What the task requires
Your reply should be the following data, copied exactly.

____

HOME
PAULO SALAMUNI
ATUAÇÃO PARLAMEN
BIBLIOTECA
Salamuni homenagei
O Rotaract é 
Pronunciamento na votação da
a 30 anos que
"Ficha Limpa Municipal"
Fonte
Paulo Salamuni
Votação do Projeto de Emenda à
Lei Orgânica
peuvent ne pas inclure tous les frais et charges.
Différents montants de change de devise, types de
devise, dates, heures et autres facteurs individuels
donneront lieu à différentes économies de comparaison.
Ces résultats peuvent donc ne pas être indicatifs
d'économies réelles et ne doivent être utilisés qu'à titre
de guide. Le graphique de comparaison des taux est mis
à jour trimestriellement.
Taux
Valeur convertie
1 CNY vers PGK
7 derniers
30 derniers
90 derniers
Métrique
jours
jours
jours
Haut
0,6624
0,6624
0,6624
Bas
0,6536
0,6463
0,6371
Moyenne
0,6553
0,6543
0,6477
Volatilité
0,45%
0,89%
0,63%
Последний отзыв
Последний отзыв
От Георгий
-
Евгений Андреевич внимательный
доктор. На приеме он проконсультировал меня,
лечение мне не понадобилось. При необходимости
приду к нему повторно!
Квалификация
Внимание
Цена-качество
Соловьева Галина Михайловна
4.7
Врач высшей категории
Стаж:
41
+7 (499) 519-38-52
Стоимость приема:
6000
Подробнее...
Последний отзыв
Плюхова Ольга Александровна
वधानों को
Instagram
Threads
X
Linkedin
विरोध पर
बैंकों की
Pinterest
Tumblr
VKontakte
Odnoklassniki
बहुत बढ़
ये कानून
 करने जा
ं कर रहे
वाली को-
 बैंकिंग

____

The completed task
HOME
PAULO SALAMUNI
ATUAÇÃO PARLAMEN
BIBLIOTECA
Salamuni homenagei
O Rotaract é 
Pronunciamento na votação da
a 30 anos que
"Ficha Limpa Municipal"
Fonte
Paulo Salamuni
Votação do Projeto de Emenda à
Lei Orgânica
peuvent ne pas inclure tous les frais et charges.
Différents montants de change de devise, types de
devise, dates, heures et autres facteurs individuels
donneront lieu à différentes économies de comparaison.
Ces résultats peuvent donc ne pas être indicatifs
d'économies réelles et ne doivent être utilisés qu'à titre
de guide. Le graphique de comparaison des taux est mis
à jour trimestriellement.
Taux
Valeur convertie
1 CNY vers PGK
7 derniers
30 derniers
90 derniers
Métrique
jours
jours
jours
Haut
0,6624
0,6624
0,6624
Bas
0,6536
0,6463
0,6371
Moyenne
0,6553
0,6543
0,6477
Volatilité
0,45%
0,89%
0,63%
Последний отзыв
Последний отзыв
От Георгий
-
Евгений Андреевич внимательный
доктор. На приеме он проконсультировал меня,
лечение мне не понадобилось. При необходимости
приду к нему повторно!
Квалификация
Внимание
Цена-качество
Соловьева Галина Михайловна
4.7
Врач высшей категории
Стаж:
41
+7 (499) 519-38-52
Стоимость приема:
6000
Подробнее...
Последний отзыв
Плюхова Ольга Александровна
वधानों को
Instagram
Threads
X
Linkedin
विरोध पर
बैंकों की
Pinterest
Tumblr
VKontakte
Odnoklassniki
बहुत बढ़
ये कानून
 करने जा
ं कर रहे
वाली को-
 बैंकिंग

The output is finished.